On the day he died, Omaid was looking for an internet connection at Uruzgan's local radio station. Unfortunately for Omaid, the radio station was next door to the office of local strongman Matiullah Khan, one of the main targets of the attack.

Omaid was passionate about his profession, often working as a stringer for others, and became the go-to journalist in Uruzgan. He was careful to maintain his independence, despite the fact that the ability to report freely in Uruzgan had been declining in recent months.

Indeed, the people who were the main targets of the attack in which he died, Matiullah Khan and Provincial Governor Omar Shirzadhad, criticised local journalists for 'making the province look bad' in the eyes of the outside world. Matiullah had blamed Omaid for a critical story about him that had appeared in the New York Times. Since then, Omaid said, Matiullah — a favourite of Australian special forces at the moment; a few of his men were brought to Australia for training last year — had been making his life difficult.

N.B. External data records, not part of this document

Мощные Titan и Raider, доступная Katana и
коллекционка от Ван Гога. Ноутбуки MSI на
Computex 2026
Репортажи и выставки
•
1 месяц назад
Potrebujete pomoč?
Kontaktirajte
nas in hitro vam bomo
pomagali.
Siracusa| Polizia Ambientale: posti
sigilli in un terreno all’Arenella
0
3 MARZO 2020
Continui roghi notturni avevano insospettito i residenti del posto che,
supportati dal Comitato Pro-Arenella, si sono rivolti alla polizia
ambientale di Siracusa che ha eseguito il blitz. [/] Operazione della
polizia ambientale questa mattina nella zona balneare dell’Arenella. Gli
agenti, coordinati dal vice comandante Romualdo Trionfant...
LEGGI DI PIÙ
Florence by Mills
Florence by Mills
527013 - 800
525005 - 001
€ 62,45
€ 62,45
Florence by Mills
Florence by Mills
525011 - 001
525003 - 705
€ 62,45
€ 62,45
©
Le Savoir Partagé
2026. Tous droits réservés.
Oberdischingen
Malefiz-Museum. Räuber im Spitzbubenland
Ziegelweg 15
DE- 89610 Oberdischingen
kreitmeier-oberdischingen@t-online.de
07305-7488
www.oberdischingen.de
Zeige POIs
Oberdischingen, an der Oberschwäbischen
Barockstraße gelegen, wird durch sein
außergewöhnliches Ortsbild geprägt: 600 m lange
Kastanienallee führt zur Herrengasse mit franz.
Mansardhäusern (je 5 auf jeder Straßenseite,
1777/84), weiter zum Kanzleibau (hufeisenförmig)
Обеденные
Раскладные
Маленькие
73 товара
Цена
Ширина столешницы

Omaid felt strongly about the need to get information out and not be deterred or intimidated by what officials, strongmen or even insurgents thought. It was in this spirit that he was writing a piece for Afghan Voices about local attitudes toward the Australian military presence in the province.

We had talked about his research a number of times. He said it had been difficult to gauge local people's opinions about the Australian presence. Feelings were mixed and often confused. On the one hand, locals liked the fact that Australians helped to clear roads and expand security. On the other hand, people disliked the night raids and capture-and-kill missions that in some cases had resulted in civilian casualties.

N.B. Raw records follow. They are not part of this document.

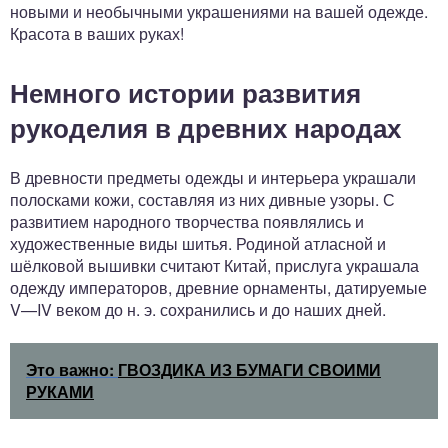
новыми и необычными украшениями на вашей одежде.
Красота в ваших руках!
Немного истории развития
рукоделия в древних народах
В древности предметы одежды и интерьера украшали
полосками кожи, составляя из них дивные узоры. С
развитием народного творчества появлялись и
художественные виды шитья. Родиной атласной и
шёлковой вышивки считают Китай, прислуга украшала
одежду императоров, древние орнаменты, датируемые
V—IV веком до н. э. сохранились и до наших дней.
Это важно:
ГВОЗДИКА ИЗ БУМАГИ СВОИМИ
РУКАМИ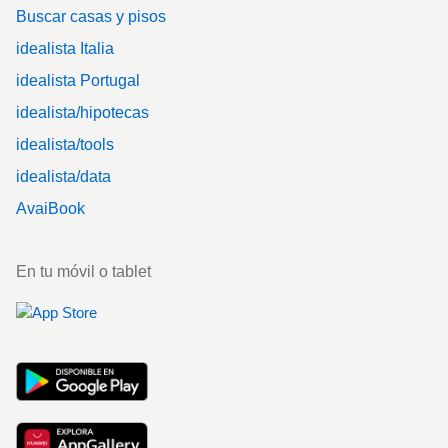
Buscar casas y pisos
idealista Italia
idealista Portugal
idealista/hipotecas
idealista/tools
idealista/data
AvaiBook
En tu móvil o tablet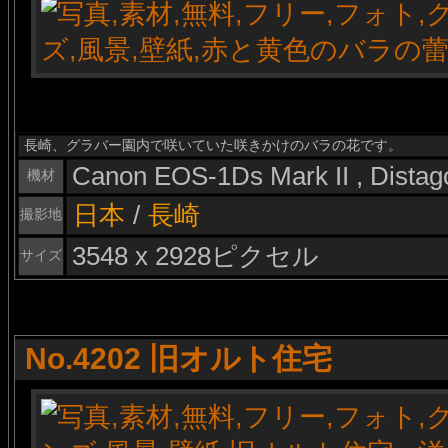
長崎、グラバー園内で咲いていた咲きかけのバラの花です。
Canon EOS-1Ds Mark II , Dista
機材
日本
/
長崎
撮影地
3548 x 2928ピクセル
サイズ
No.4202 旧オルト住宅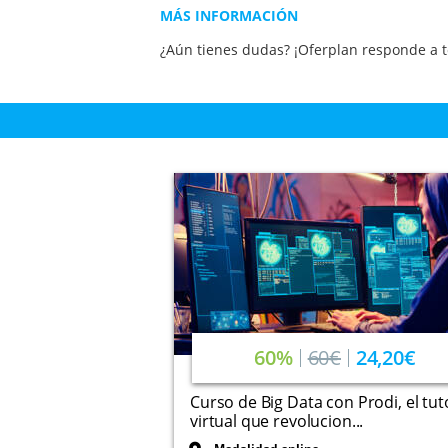
MÁS INFORMACIÓN
¿Aún tienes dudas? ¡Oferplan responde a t
60%
60€
24,20€
Curso de Big Data con Prodi, el tut
virtual que revolucion...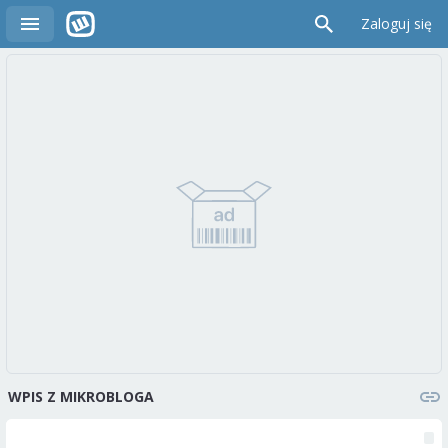
Zaloguj się
WPIS Z MIKROBLOGA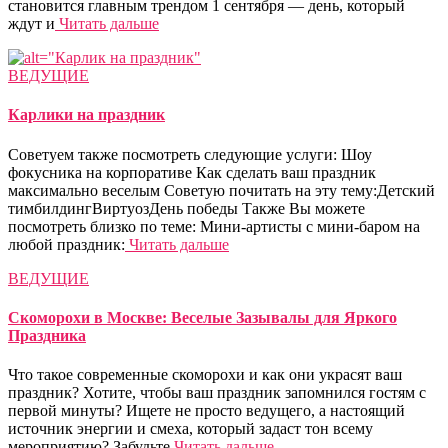
становится главным трендом 1 сентября — день, который
ждут и
Читать дальше
ВЕДУЩИЕ
Карлики на праздник
Советуем также посмотреть следующие услуги: Шоу
фокусника на корпоративе Как сделать ваш праздник
максимально веселым Советую почитать на эту тему:Детский
тимбилдингВиртуозДень победы Также Вы можете
посмотреть близко по теме: Мини-артисты с мини-баром на
любой праздник:
Читать дальше
ВЕДУЩИЕ
Скоморохи в Москве: Веселые Зазывалы для Яркого
Праздника
Что такое современные скоморохи и как они украсят ваш
праздник? Хотите, чтобы ваш праздник запомнился гостям с
первой минуты? Ищете не просто ведущего, а настоящий
источник энергии и смеха, который задаст тон всему
мероприятию? Забудьте
Читать дальше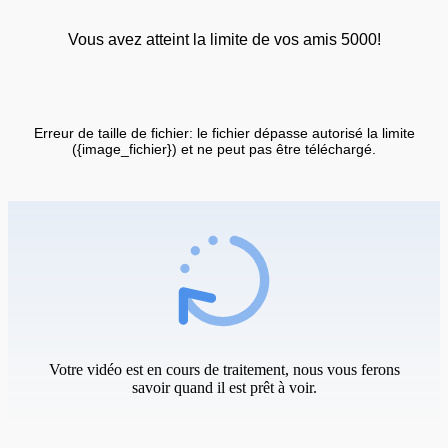
Vous avez atteint la limite de vos amis 5000!
Erreur de taille de fichier: le fichier dépasse autorisé la limite
({image_fichier}) et ne peut pas être téléchargé.
Votre vidéo est en cours de traitement, nous vous ferons
savoir quand il est prêt à voir.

The irony is that there are conflicting reports about the exact circumstances of Omaid's death and there have been calls for an inquiry. While the Taliban has claimed responsibility for the attack, it alleges that the Afghan National Police shot Omaid. The Taliban would do that, of course, and in the end, even if The Taliban did not shoot him directly, it did launch the attack.

Some locals, however, have pointed the finger at foreign troops. One report claims he was shot from a helicopter, which the Taliban obviously does not have. It is impossible to assess such claims, although they may just reflect growing ambivalence about foreign troops. When NATO helicopters arrived after the attack, the local guards at our office were heard to mutter darkly, 'now the internationals are coming to kill the rest of the ANSF (Afghan National Security Forces) that the insurgents did not manage to kill.'

When I interviewed the new chief of police in Uruzgan in early July, I asked him what the biggest difference was between Uruzgan and Kandahar, where he had worked earlier. He said that in Kandahar, three ISAF battalions were working in the city and 17 in the province. There was only one battalion for all of Uruzgan, mostly focusing on the provincial centre.

Omaid is mourned by his young family, his relatives, friends and colleagues. It would be nice if he could be remembered somehow. The Australian Government (or those Australian newspapers and media groups he worked with) might even think about funding better public internet access in Uruzgan or creating a media centre in his name.